Gilbert Hungpo was the first African to head the ILO
The former Togo Prime Minister was elected this Friday as the Director-General of the International Labor Organization. He will succeed Britain’s Guy Rider.
The International Labor Organization (ILO) is set to appoint an African for the first time next October. Former Togolese Prime Minister Gilbert Hungbo, 61, has been appointed after two rounds of voting in Geneva on Friday. General Manager.
With many functions in international organizations, Gilbert Hungbo is the most beloved, elected by 30 of the 56 members of the board of directors formed by governments, employers and unions. He is currently the Chairman of the International Fund for Agricultural Development (IFAD) and was the Deputy Director General of the ILO.
He specifically highlighted his desire to extend funding for the struggle against social work or social security for more than 150 million children in the world. On Friday, he pledged to 187 member states after his election to “make no effort to meet expectations” in the face of the uncertainties currently prevailing in the world.
He praised the “symbol” of this name. “Africa had no seat at the table when the ILO adopted its constitution in 1919,” he said of the “historic” choice.
“I will not be the CEO of anyone, I will be the CEO of everyone,” he stressed, promising to unite the working world. Workers and employers want an effective ILO, he said.
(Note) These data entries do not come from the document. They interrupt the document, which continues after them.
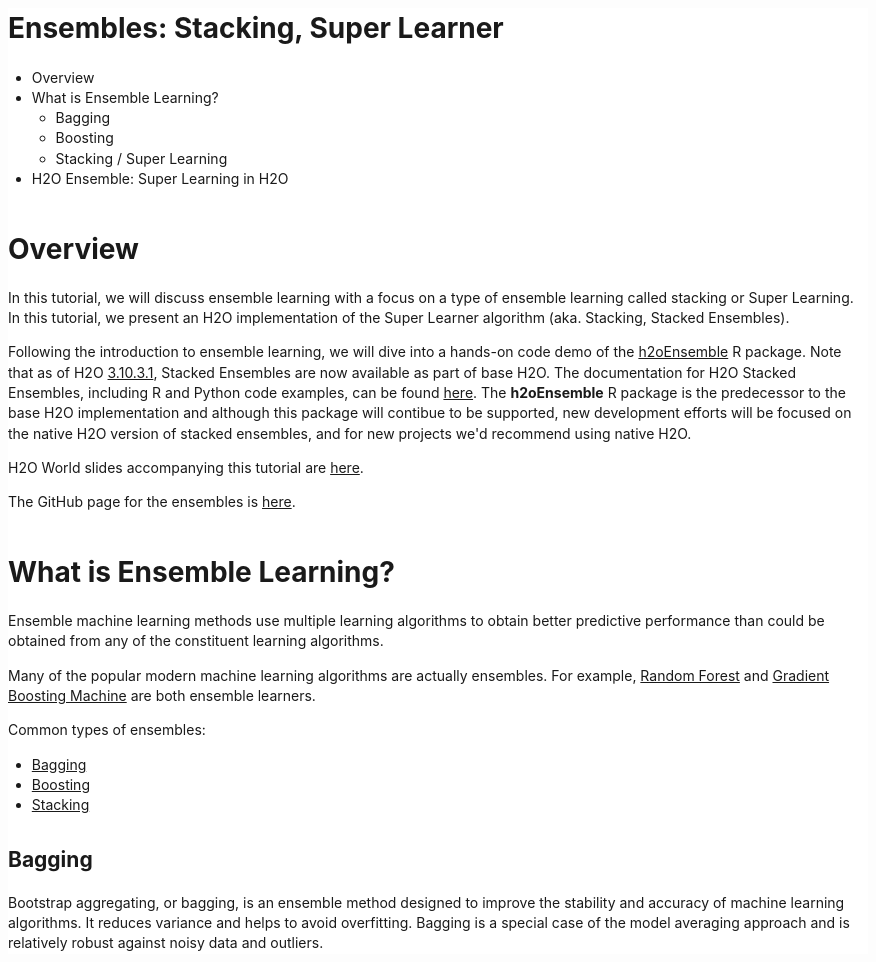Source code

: # Ensembles: Stacking, Super Learner
- Overview
- What is Ensemble Learning?
  - Bagging
  - Boosting
  - Stacking / Super Learning
- H2O Ensemble: Super Learning in H2O

# Overview

In this tutorial, we will discuss ensemble learning with a focus on a type of ensemble learning called stacking or Super Learning.  In this tutorial, we present an H2O implementation of the Super Learner algorithm (aka. Stacking, Stacked Ensembles).  

Following the introduction to ensemble learning, we will dive into a hands-on code demo of the [h2oEnsemble](https://github.com/h2oai/h2o-3/tree/master/h2o-r/ensemble) R package.  Note that as of H2O [3.10.3.1](https://github.com/h2oai/h2o-3/blob/master/Changes.md#tverberg-31031---1302017), Stacked Ensembles are now available as part of base H2O.  The documentation for H2O Stacked Ensembles, including R and Python code examples, can be found [here](http://docs.h2o.ai/h2o/latest-stable/h2o-docs/data-science/stacked-ensembles.html).  The **h2oEnsemble** R package is the predecessor to the base H2O implementation and although this package will contibue to be supported, new development efforts will be focused on the native H2O version of stacked ensembles, and for new projects we'd recommend using native H2O.

H2O World slides accompanying this tutorial are [here](https://github.com/h2oai/h2o-world-2015-training/blob/master/tutorials/ensembles-stacking/H2O_World_2015_Ensembles.pdf).

The GitHub page for the ensembles is [here](https://github.com/h2oai/h2o-world-2015-training/tree/master/tutorials/ensembles-stacking). 


# What is Ensemble Learning?

Ensemble machine learning methods use multiple learning algorithms to obtain better predictive performance than could be obtained from any of the constituent learning algorithms.

Many of the popular modern machine learning algorithms are actually ensembles.  For example, [Random Forest](https://en.wikipedia.org/wiki/Random_forest) and [Gradient Boosting Machine](https://en.wikipedia.org/wiki/Gradient_boosting) are both ensemble learners.

Common types of ensembles:
- [Bagging](https://en.wikipedia.org/wiki/Bootstrap_aggregating)
- [Boosting](https://en.wikipedia.org/wiki/Boosting_%28machine_learning%29)
- [Stacking](https://en.wikipedia.org/wiki/Ensemble_learning#Stacking)

## Bagging
Bootstrap aggregating, or bagging, is an ensemble method designed to improve the stability and accuracy of machine learning algorithms.  It reduces variance and helps to avoid overfitting.  Bagging is a special case of the model averaging approach and is relatively robust against noisy data and outliers.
He thanked the current chief executive, the British trade unionist Guy Ryder, for joining the affiliate in 2013. Of the four candidates facing Gilbert Houngbo, Mthuzi Mdwaba, vice-president of the ILO and representative of the International Organization for Employers (IOE), Mthuzi Mdwaba from South Africa, was not supported by his government.
Two women were expelled
Of the two women running, South Korea is the first woman in her country to hold this position, having ambushed her former foreign minister, Kyung-wa. But reports from People say that’s just what’s happening.
Another rival, former French Labor Minister Muriel Benigad, led an intense campaign, but amassed a number of obstacles. First of all, Europe led the ILOs, much like the American continent. Another problem is that Muriel Pénicaud is not supported by the unions in his country and is often ridiculed for his public interventions.
Australian player Greg Vines was eliminated in the first round. He served as Deputy General Manager and later as Chairman of the Oversight Committee. He said he was a “consensus” candidate.
Waiting for the restart
For the first time in five years, Togolis is the third African to head a major international body in Geneva. Ethiopia’s Tetros Adonom Capreos will be re-appointed as Director-General of the World Health Organization (WHO) next May, following the death of Nigerian Nakoshi Okonjo-Ivela, who will head the World Trade Organization (WTO).
Gilbert Houngbo was appointed for a five-year term. He is particularly eager to support governments, employers and unions in recovering from the epidemic.
The head of the federation, Ignacio Casis, recently said at the start of a meeting on the issue that the international community must unite for a “new world after Govt.” He called for diversity that connects labor, health, the environment, trade and security.
The UN and the ILO have launched a mechanism to finance 400 million additional jobs and social security for billions of people. People-centered recovery will range from decent jobs to green jobs to reasonable access to the corona virus vaccine.